>>>>
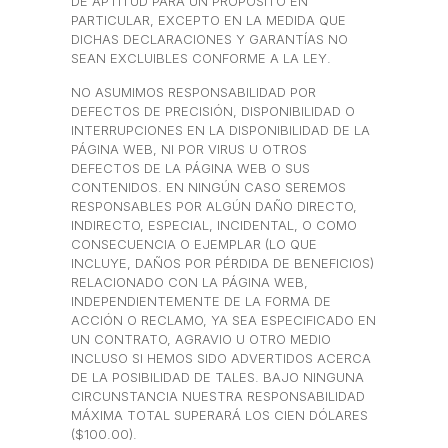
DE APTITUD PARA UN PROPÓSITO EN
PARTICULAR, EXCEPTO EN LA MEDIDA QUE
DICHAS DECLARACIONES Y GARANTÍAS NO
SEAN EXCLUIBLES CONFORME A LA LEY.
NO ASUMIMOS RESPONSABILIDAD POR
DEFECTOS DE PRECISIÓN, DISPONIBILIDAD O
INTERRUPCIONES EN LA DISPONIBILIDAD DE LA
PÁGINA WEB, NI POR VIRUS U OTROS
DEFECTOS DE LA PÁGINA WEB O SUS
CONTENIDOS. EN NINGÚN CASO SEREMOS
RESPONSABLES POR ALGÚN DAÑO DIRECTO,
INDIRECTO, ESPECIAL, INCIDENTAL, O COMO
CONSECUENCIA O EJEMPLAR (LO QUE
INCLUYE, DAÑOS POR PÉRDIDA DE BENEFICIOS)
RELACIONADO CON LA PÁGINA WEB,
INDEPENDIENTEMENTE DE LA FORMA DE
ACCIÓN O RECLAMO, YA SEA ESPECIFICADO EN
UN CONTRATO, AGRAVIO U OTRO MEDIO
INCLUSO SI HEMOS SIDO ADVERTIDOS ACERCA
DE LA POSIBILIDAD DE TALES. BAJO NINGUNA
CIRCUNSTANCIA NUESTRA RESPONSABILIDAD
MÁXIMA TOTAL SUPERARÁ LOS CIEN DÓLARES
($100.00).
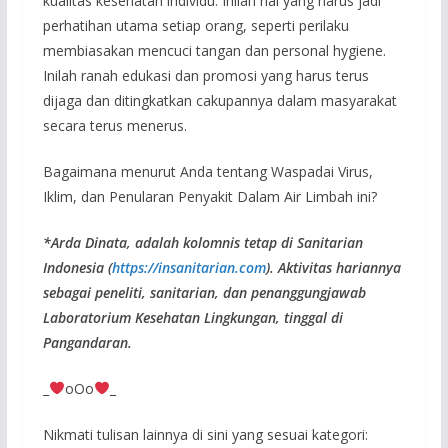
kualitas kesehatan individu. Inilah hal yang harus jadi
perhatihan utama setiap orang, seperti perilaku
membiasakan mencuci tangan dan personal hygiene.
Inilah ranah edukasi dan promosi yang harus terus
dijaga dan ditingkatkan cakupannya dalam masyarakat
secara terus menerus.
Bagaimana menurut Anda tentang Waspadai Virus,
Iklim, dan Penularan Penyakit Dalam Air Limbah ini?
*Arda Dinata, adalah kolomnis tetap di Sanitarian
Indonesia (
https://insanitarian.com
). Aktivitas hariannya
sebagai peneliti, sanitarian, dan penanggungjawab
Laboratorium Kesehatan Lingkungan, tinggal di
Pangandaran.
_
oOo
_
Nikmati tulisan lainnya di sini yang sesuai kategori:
<<<<
▸ **WORK REQUEST**: What lines above contain "terus"? Copy them out.

▸ **TASK SOLUTION**:
Inilah ranah edukasi dan promosi yang harus terus
secara terus menerus.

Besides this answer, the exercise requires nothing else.